Saved entries
━━━━━━━━━━

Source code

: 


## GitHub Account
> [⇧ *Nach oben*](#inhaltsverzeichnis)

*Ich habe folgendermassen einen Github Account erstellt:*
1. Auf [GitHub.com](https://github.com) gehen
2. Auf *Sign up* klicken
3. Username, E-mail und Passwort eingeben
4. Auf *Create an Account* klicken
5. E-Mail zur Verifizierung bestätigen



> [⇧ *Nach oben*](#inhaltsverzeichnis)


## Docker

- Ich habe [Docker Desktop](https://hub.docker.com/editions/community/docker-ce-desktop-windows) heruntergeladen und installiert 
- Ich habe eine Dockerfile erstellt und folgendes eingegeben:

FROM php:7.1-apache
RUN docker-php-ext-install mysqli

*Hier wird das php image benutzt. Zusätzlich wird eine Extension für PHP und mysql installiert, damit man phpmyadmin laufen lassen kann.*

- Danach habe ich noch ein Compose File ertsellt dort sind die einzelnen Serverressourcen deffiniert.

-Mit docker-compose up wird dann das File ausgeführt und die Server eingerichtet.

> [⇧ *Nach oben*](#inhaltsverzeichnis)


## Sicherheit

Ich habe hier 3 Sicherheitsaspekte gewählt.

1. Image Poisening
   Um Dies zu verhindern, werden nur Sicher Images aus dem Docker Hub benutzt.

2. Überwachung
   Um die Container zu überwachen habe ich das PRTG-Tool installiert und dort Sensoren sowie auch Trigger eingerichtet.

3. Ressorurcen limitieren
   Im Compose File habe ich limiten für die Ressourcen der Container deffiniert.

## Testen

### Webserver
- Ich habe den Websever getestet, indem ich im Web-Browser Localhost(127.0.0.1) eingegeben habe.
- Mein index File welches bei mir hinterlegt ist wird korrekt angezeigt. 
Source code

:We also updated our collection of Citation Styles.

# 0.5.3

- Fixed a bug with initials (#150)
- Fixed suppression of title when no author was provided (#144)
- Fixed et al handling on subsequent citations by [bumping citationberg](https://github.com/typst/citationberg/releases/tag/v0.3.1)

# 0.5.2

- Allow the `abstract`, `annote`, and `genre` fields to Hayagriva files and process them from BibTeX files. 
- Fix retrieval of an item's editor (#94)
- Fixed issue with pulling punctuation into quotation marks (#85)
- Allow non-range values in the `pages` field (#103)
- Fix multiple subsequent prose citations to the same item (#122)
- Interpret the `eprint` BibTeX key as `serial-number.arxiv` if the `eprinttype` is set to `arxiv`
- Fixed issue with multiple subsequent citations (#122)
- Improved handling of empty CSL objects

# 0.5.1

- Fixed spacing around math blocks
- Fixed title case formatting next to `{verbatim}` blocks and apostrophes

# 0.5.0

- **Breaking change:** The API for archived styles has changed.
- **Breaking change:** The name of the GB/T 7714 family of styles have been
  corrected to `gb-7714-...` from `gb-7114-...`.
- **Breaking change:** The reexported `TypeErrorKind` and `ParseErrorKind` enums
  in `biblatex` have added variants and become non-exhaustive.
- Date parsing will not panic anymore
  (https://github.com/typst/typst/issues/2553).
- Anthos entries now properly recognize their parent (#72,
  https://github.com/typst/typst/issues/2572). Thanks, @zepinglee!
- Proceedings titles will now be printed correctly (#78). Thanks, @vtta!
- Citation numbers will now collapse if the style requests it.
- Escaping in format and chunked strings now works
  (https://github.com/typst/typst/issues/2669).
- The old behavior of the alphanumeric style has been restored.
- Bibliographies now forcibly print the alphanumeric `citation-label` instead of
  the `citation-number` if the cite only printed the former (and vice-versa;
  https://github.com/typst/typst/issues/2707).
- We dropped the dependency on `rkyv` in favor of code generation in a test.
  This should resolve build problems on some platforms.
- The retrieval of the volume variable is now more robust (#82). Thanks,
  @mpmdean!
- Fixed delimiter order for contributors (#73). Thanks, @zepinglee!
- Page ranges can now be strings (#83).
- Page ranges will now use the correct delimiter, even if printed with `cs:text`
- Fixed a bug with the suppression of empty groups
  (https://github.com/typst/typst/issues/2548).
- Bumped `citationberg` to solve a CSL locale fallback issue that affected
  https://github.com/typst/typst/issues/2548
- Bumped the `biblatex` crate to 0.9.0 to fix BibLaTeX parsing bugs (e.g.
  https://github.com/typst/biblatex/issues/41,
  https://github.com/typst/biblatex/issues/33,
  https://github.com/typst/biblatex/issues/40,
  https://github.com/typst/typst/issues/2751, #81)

━━━━━━━━━━

#### [Exercise]
Copy all of the data exactly.

#### [Task answer]
Source code

: 


## GitHub Account
> [⇧ *Nach oben*](#inhaltsverzeichnis)

*Ich habe folgendermassen einen Github Account erstellt:*
1. Auf [GitHub.com](https://github.com) gehen
2. Auf *Sign up* klicken
3. Username, E-mail und Passwort eingeben
4. Auf *Create an Account* klicken
5. E-Mail zur Verifizierung bestätigen



> [⇧ *Nach oben*](#inhaltsverzeichnis)


## Docker

- Ich habe [Docker Desktop](https://hub.docker.com/editions/community/docker-ce-desktop-windows) heruntergeladen und installiert 
- Ich habe eine Dockerfile erstellt und folgendes eingegeben:

FROM php:7.1-apache
RUN docker-php-ext-install mysqli

*Hier wird das php image benutzt. Zusätzlich wird eine Extension für PHP und mysql installiert, damit man phpmyadmin laufen lassen kann.*

- Danach habe ich noch ein Compose File ertsellt dort sind die einzelnen Serverressourcen deffiniert.

-Mit docker-compose up wird dann das File ausgeführt und die Server eingerichtet.

> [⇧ *Nach oben*](#inhaltsverzeichnis)


## Sicherheit

Ich habe hier 3 Sicherheitsaspekte gewählt.

1. Image Poisening
   Um Dies zu verhindern, werden nur Sicher Images aus dem Docker Hub benutzt.

2. Überwachung
   Um die Container zu überwachen habe ich das PRTG-Tool installiert und dort Sensoren sowie auch Trigger eingerichtet.

3. Ressorurcen limitieren
   Im Compose File habe ich limiten für die Ressourcen der Container deffiniert.

## Testen

### Webserver
- Ich habe den Websever getestet, indem ich im Web-Browser Localhost(127.0.0.1) eingegeben habe.
- Mein index File welches bei mir hinterlegt ist wird korrekt angezeigt. 
Source code

:We also updated our collection of Citation Styles.

# 0.5.3

- Fixed a bug with initials (#150)
- Fixed suppression of title when no author was provided (#144)
- Fixed et al handling on subsequent citations by [bumping citationberg](https://github.com/typst/citationberg/releases/tag/v0.3.1)

# 0.5.2

- Allow the `abstract`, `annote`, and `genre` fields to Hayagriva files and process them from BibTeX files. 
- Fix retrieval of an item's editor (#94)
- Fixed issue with pulling punctuation into quotation marks (#85)
- Allow non-range values in the `pages` field (#103)
- Fix multiple subsequent prose citations to the same item (#122)
- Interpret the `eprint` BibTeX key as `serial-number.arxiv` if the `eprinttype` is set to `arxiv`
- Fixed issue with multiple subsequent citations (#122)
- Improved handling of empty CSL objects

# 0.5.1

- Fixed spacing around math blocks
- Fixed title case formatting next to `{verbatim}` blocks and apostrophes

# 0.5.0

- **Breaking change:** The API for archived styles has changed.
- **Breaking change:** The name of the GB/T 7714 family of styles have been
  corrected to `gb-7714-...` from `gb-7114-...`.
- **Breaking change:** The reexported `TypeErrorKind` and `ParseErrorKind` enums
  in `biblatex` have added variants and become non-exhaustive.
- Date parsing will not panic anymore
  (https://github.com/typst/typst/issues/2553).
- Anthos entries now properly recognize their parent (#72,
  https://github.com/typst/typst/issues/2572). Thanks, @zepinglee!
- Proceedings titles will now be printed correctly (#78). Thanks, @vtta!
- Citation numbers will now collapse if the style requests it.
- Escaping in format and chunked strings now works
  (https://github.com/typst/typst/issues/2669).
- The old behavior of the alphanumeric style has been restored.
- Bibliographies now forcibly print the alphanumeric `citation-label` instead of
  the `citation-number` if the cite only printed the former (and vice-versa;
  https://github.com/typst/typst/issues/2707).
- We dropped the dependency on `rkyv` in favor of code generation in a test.
  This should resolve build problems on some platforms.
- The retrieval of the volume variable is now more robust (#82). Thanks,
  @mpmdean!
- Fixed delimiter order for contributors (#73). Thanks, @zepinglee!
- Page ranges can now be strings (#83).
- Page ranges will now use the correct delimiter, even if printed with `cs:text`
- Fixed a bug with the suppression of empty groups
  (https://github.com/typst/typst/issues/2548).
- Bumped `citationberg` to solve a CSL locale fallback issue that affected
  https://github.com/typst/typst/issues/2548
- Bumped the `biblatex` crate to 0.9.0 to fix BibLaTeX parsing bugs (e.g.
  https://github.com/typst/biblatex/issues/41,
  https://github.com/typst/biblatex/issues/33,
  https://github.com/typst/biblatex/issues/40,
  https://github.com/typst/typst/issues/2751, #81)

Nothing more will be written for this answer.